- Work instruction
Count the lines in the data below that contain the string "Netherlands". Reply with the number alone.

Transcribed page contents
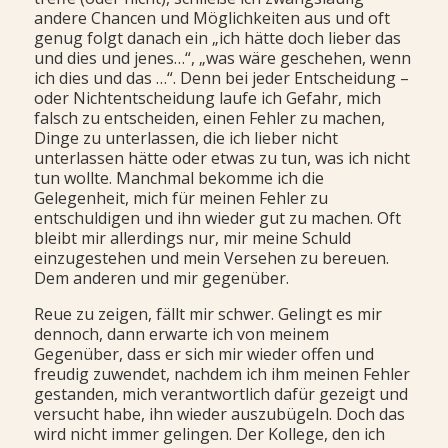
andere Chancen und Möglichkeiten aus und oft
genug folgt danach ein „ich hätte doch lieber das
und dies und jenes…“, „was wäre geschehen, wenn
ich dies und das …“. Denn bei jeder Entscheidung –
oder Nichtentscheidung laufe ich Gefahr, mich
falsch zu entscheiden, einen Fehler zu machen,
Dinge zu unterlassen, die ich lieber nicht
unterlassen hätte oder etwas zu tun, was ich nicht
tun wollte. Manchmal bekomme ich die
Gelegenheit, mich für meinen Fehler zu
entschuldigen und ihn wieder gut zu machen. Oft
bleibt mir allerdings nur, mir meine Schuld
einzugestehen und mein Versehen zu bereuen.
Dem anderen und mir gegenüber.
Reue zu zeigen, fällt mir schwer. Gelingt es mir
dennoch, dann erwarte ich von meinem
Gegenüber, dass er sich mir wieder offen und
freudig zuwendet, nachdem ich ihm meinen Fehler
gestanden, mich verantwortlich dafür gezeigt und
versucht habe, ihn wieder auszubügeln. Doch das
wird nicht immer gelingen. Der Kollege, den ich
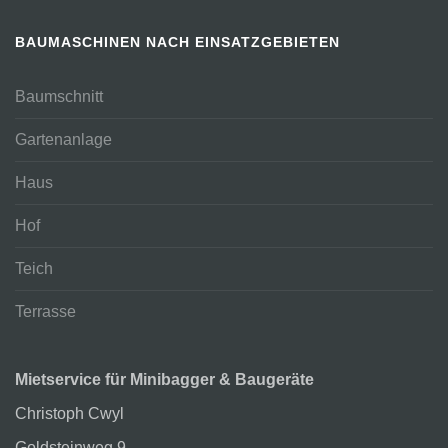
BAUMASCHINEN NACH EINSATZGEBIETEN
Baumschnitt
Gartenanlage
Haus
Hof
Teich
Terrasse
Mietservice für Minibagger & Baugeräte
Christoph Cwyl
Goldsteinweg 9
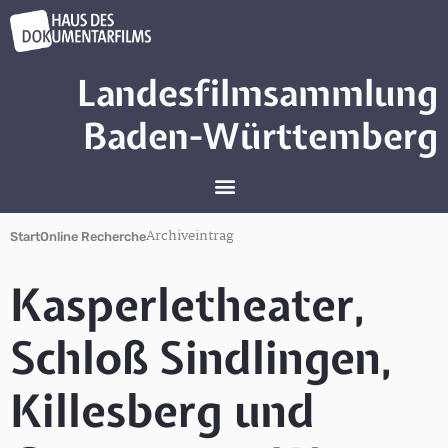
Landesfilmsammlung
Baden-Württemberg
Archiveintrag
Start
Online Recherche
Kasperletheater,
Schloß Sindlingen,
Killesberg und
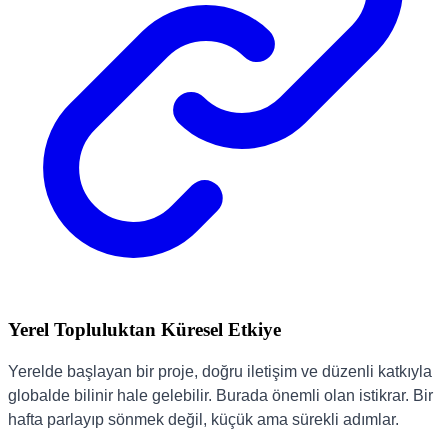
Yerel Topluluktan Küresel Etkiye
Yerelde başlayan bir proje, doğru iletişim ve düzenli katkıyla
globalde bilinir hale gelebilir. Burada önemli olan istikrar. Bir
hafta parlayıp sönmek değil, küçük ama sürekli adımlar.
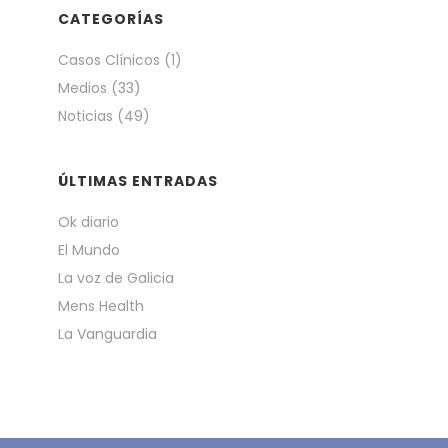
CATEGORÍAS
Casos Clínicos
(1)
Medios
(33)
Noticias
(49)
ÚLTIMAS ENTRADAS
Ok diario
El Mundo
La voz de Galicia
Mens Health
La Vanguardia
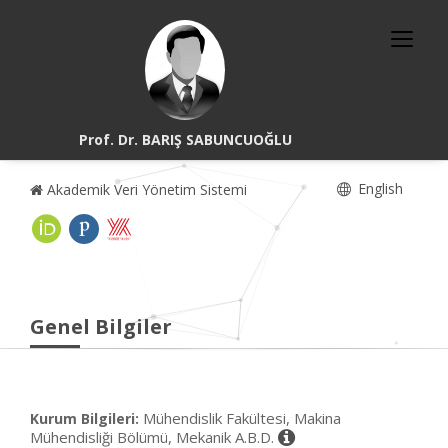
Prof. Dr. BARIŞ SABUNCUOĞLU
English
Akademik Veri Yönetim Sistemi
Genel Bilgiler
Mühendislik Fakültesi, Makina
Kurum Bilgileri:
Mühendisliği Bölümü, Mekanik A.B.D.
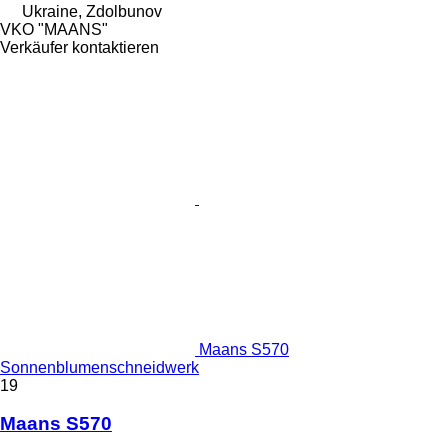
Ukraine, Zdolbunov
VKO "MAANS"
Verkäufer kontaktieren
Maans S570
Sonnenblumenschneidwerk
19
Maans S570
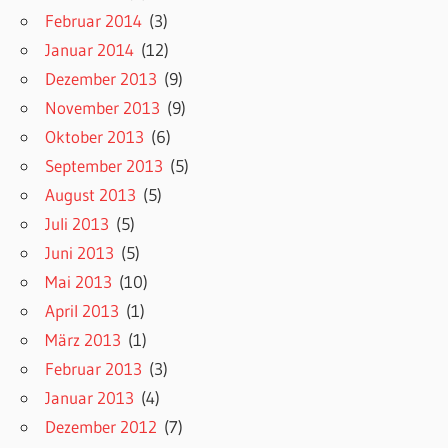
Februar 2014
(3)
Januar 2014
(12)
Dezember 2013
(9)
November 2013
(9)
Oktober 2013
(6)
September 2013
(5)
August 2013
(5)
Juli 2013
(5)
Juni 2013
(5)
Mai 2013
(10)
April 2013
(1)
März 2013
(1)
Februar 2013
(3)
Januar 2013
(4)
Dezember 2012
(7)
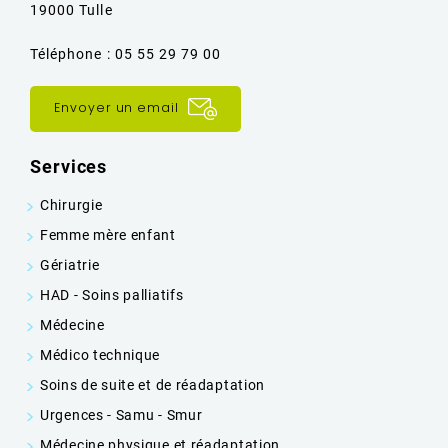
19000 Tulle
Téléphone : 05 55 29 79 00
Envoyer un email
Services
Chirurgie
Femme mère enfant
Gériatrie
HAD - Soins palliatifs
Médecine
Médico technique
Soins de suite et de réadaptation
Urgences - Samu - Smur
Médecine physique et réadaptation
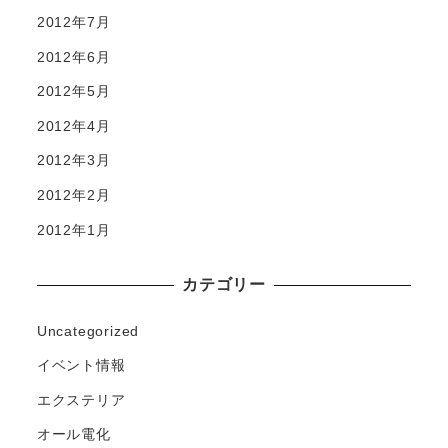
2012年7月
2012年6月
2012年5月
2012年4月
2012年3月
2012年2月
2012年1月
カテゴリー
Uncategorized
イベント情報
エクステリア
オール電化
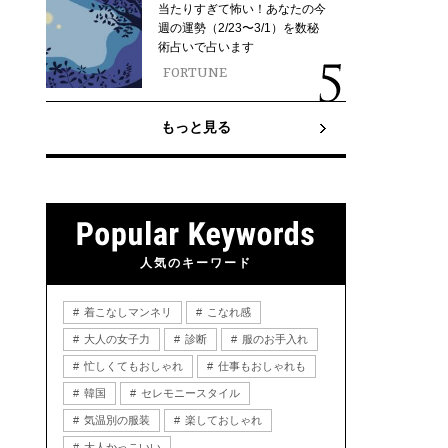
当たりすぎて怖い！あなたの今
週の運勢（2/23〜3/1）を数秘
術占いで占います
FORTUNE
もっと見る
人気のキーワード
着こなしマンネリ
こなれ感
大人の女子力
診断
服のお手入れ
忙しくてもおしゃれ
仕事もおしゃれも
韓国
セレモニースタイル
気温別の服装
楽しておしゃれ
大人かっこいい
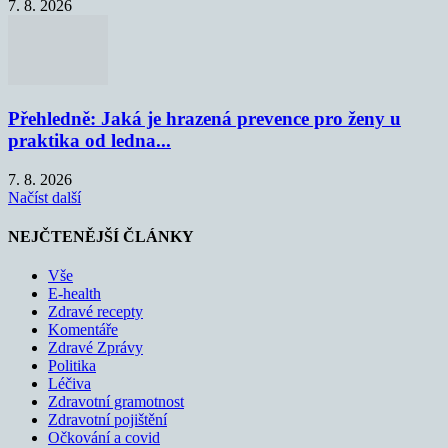
7. 8. 2026
Přehledně: Jaká je hrazená prevence pro ženy u
praktika od ledna...
7. 8. 2026
Načíst další
NEJČTENĚJŠÍ ČLÁNKY
Vše
E-health
Zdravé recepty
Komentáře
Zdravé Zprávy
Politika
Léčiva
Zdravotní gramotnost
Zdravotní pojištění
Očkování a covid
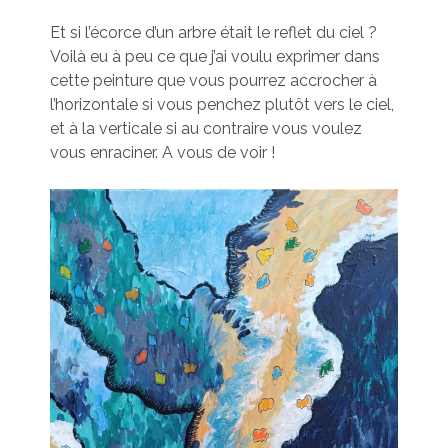
Et si l’écorce d’un arbre était le reflet du ciel ?
Voilà eu à peu ce que j’ai voulu exprimer dans
cette peinture que vous pourrez accrocher à
l’horizontale si vous penchez plutôt vers le ciel,
et à la verticale si au contraire vous voulez
vous enraciner. A vous de voir !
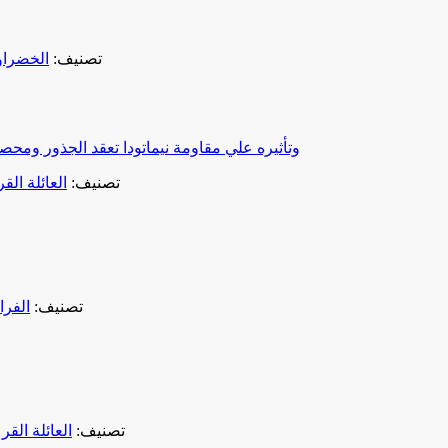
تصنيف:
الخضراو
إستخدام الأصل Cucumis metuliferus وتأثيره علي مقاومة نيماتودا تعقد
تصنيف:
العائلة الق
تصنيف:
الفرا
تصنيف:
العائلة القر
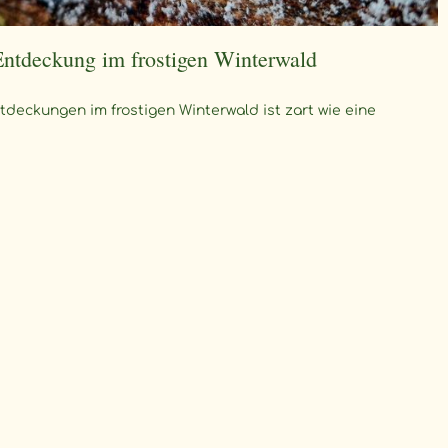
Entdeckung im frostigen Winterwald
deckungen im frostigen Winterwald ist zart wie eine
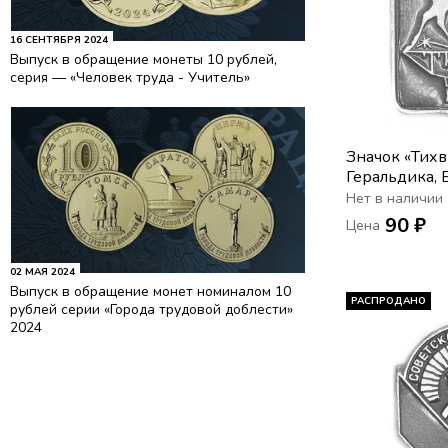
16 СЕНТЯБРЯ 2024
Выпуск в обращение монеты 10 рублей,
серия — «Человек труда - Учитель»
Значок «Тихв
Геральдика, 
Нет в наличии
90 ₽
Цена
02 МАЯ 2024
Выпуск в обращение монет номиналом 10
РАСПРОДАНО
рублей серии «Города трудовой доблести»
2024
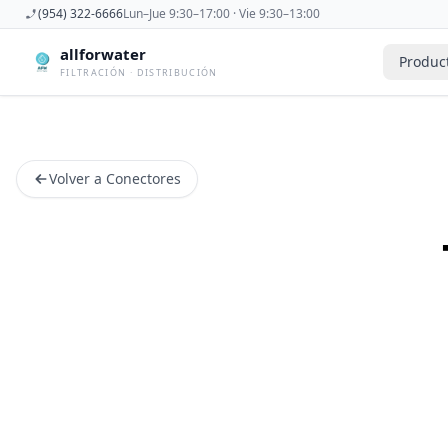
(954) 322-6666
Lun–Jue 9:30–17:00 · Vie 9:30–13:00
allforwater
Produc
FILTRACIÓN · DISTRIBUCIÓN
Accesorios
Derivadora
Accesorios De Osmosis Inversa
Dispensad
Volver a Conectores
Antiincrustantes
Esterilizad
Bombas
Filtros De
Carcasas
Filtros Dom
Cartuchos
Filtros Y 
Caudalimetros
Grifos
Conectores
Manometr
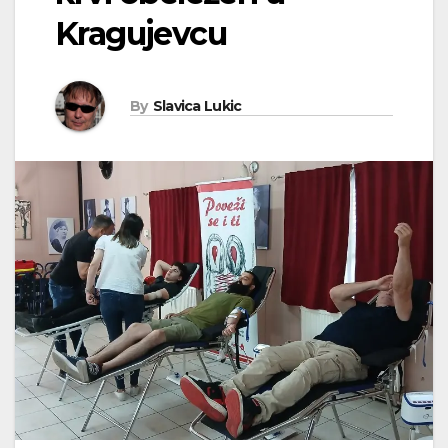
Kragujevcu
By
Slavica Lukic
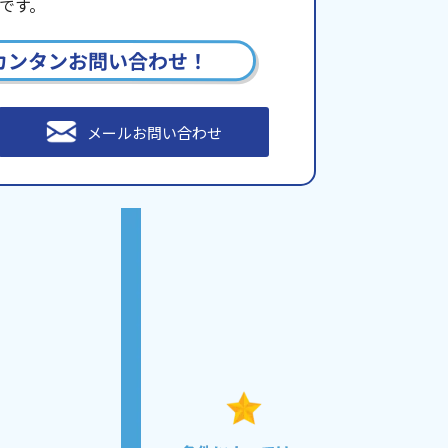
です。
カンタンお問い合わせ！
メールお問い合わせ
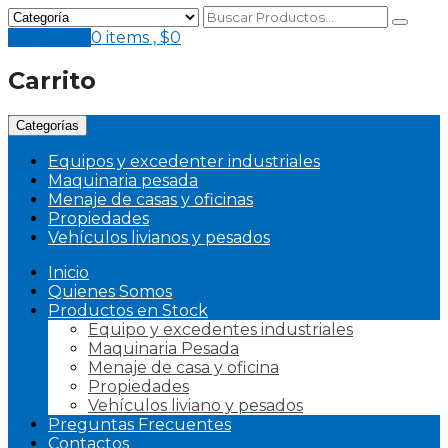
Mi Pedido
0 items ,
$
0
Carrito
Categorías
Equipos y excedenter industriales
Maquinaria pesada
Menaje de casas y oficinas
Propiedades
Vehículos livianos y pesados
Inicio
Quienes Somos
Productos en Stock
Equipo y excedentes industriales
Maquinaria Pesada
Menaje de casa y oficina
Propiedades
Vehículos liviano y pesados
Preguntas Frecuentes
Contactos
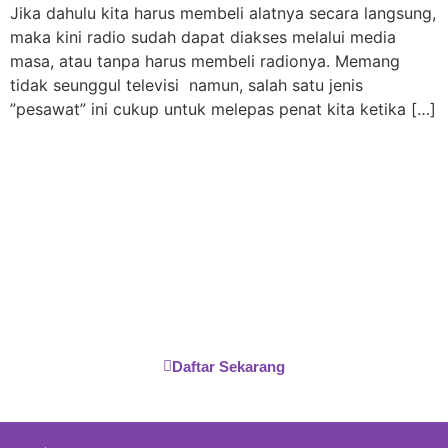
Jika dahulu kita harus membeli alatnya secara langsung,
maka kini radio sudah dapat diakses melalui media
masa, atau tanpa harus membeli radionya. Memang
tidak seunggul televisi namun, salah satu jenis
”pesawat” ini cukup untuk melepas penat kita ketika […]
SMK TI BALI GLOBAL
JIMBARAN
SMK TI Bali Global Jimbaran merupakan lembaga
pendidikan yang berkomitmen untuk memberikan
pendidikan berkualitas tinggi dengan fokus pada teknologi
dan bisnis.
Daftar Sekarang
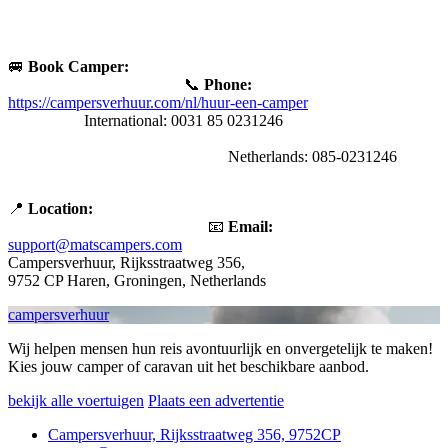
🚐
Book Camper:
📞
Phone:
https://campersverhuur.com/nl/huur-een-camper
International: 0031 85 0231246
Netherlands: 085-0231246
📍
Location:
📧
Email:
support@matscampers.com
Campersverhuur, Rijksstraatweg 356,
9752 CP Haren, Groningen, Netherlands
campersverhuur
Wij helpen mensen hun reis avontuurlijk en onvergetelijk te maken!
Kies jouw camper of caravan uit het beschikbare aanbod.
bekijk alle voertuigen
Plaats een advertentie
Campersverhuur, Rijksstraatweg 356, 9752CP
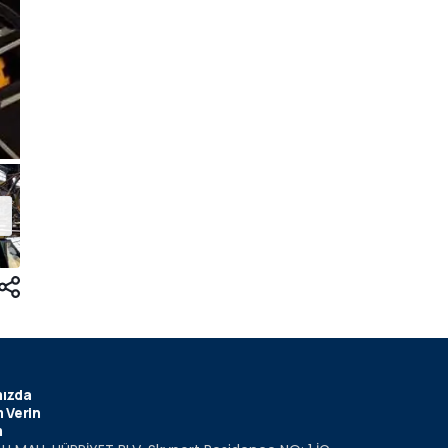
ızda
 Verin
m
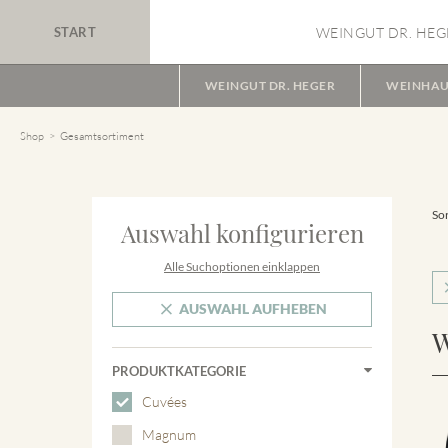
START
WEINGUT DR. HEG
WEINGUT DR. HEGER
WEINHAU
Shop
Gesamtsortiment
Sor
Auswahl konfigurieren
Alle Suchoptionen einklappen
AUSWAHL AUFHEBEN
W
PRODUKTKATEGORIE
Cuvées
Magnum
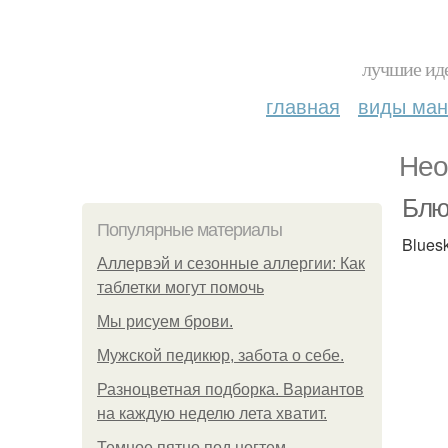
лучшие иде
главная
виды ма
Нео
Блю
Популярные материалы
Blues
Аллервэй и сезонные аллергии: Как
таблетки могут помочь
Мы рисуем брови.
Мужской педикюр, забота о себе.
Разноцветная подборка. Вариантов
на каждую неделю лета хватит.
Темное пятно под ногтем.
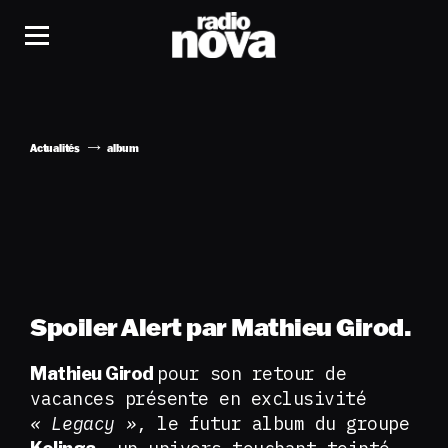
Actualités
album
Spoiler Alert par Mathieu Girod.
pour son retour de
Mathieu Girod
vacances présente en exclusivité
« Legacy »
, le futur album du groupe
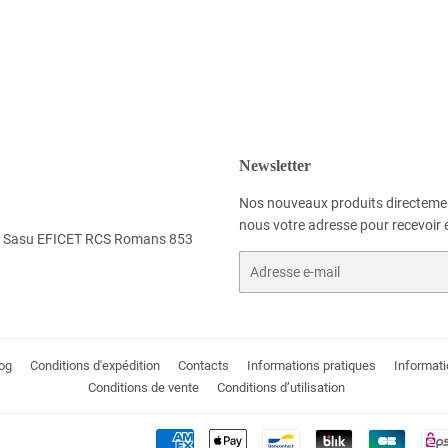
Newsletter
Nos nouveaux produits directemen
nous votre adresse pour recevoir e
 la Sasu EFICET RCS Romans 853
E-
mails
og
Conditions d'expédition
Contacts
Informations pratiques
Informati
Conditions de vente
Conditions d’utilisation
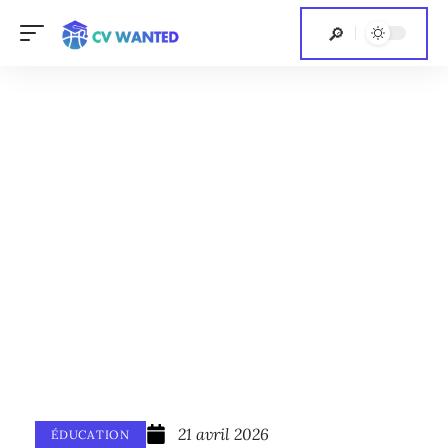
21 avril 2026
ÉDUCATION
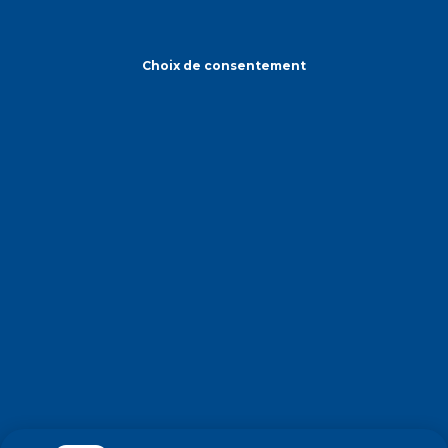
Choix de consentement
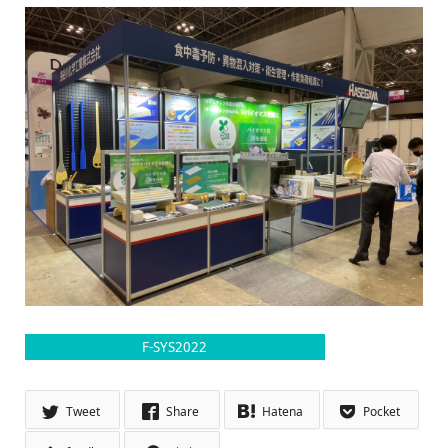
F-SYS2022
Tweet
Share
Hatena
Pocket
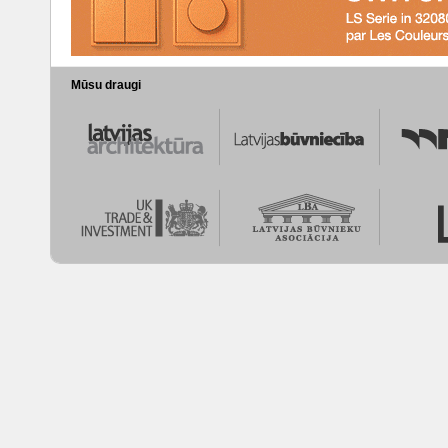
Mūsu draugi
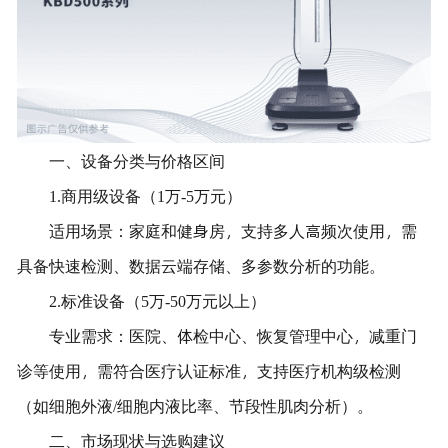
一、设备分类与价格区间
1.商用级设备（1万-5万元）
适用场景：家庭和健身房，支持多人高频次使用，需
具备快速检测、数据云端存储、多参数分析的功能。
2.标准设备（5万-50万元以上）
专业需求：医院、体检中心、恢复管理中心，减重门
诊等使用，需符合医疗认证标准，支持医疗机构级检测
（如细胞外液/细胞内液比率、节段性肌肉分析）。
二、市场现状与选购建议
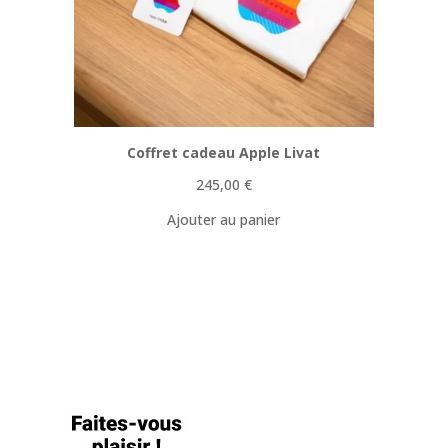
Coffret cadeau Apple Livat
245,00
€
Ajouter au panier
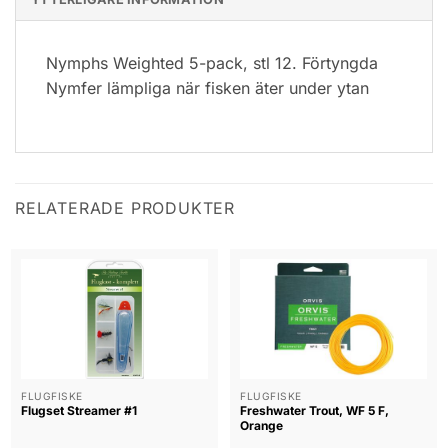
Nymphs Weighted 5-pack, stl 12. Förtyngda
Nymfer lämpliga när fisken äter under ytan
RELATERADE PRODUKTER
FLUGFISKE
FLUGFISKE
Flugset Streamer #1
Freshwater Trout, WF 5 F,
Orange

- Response below
2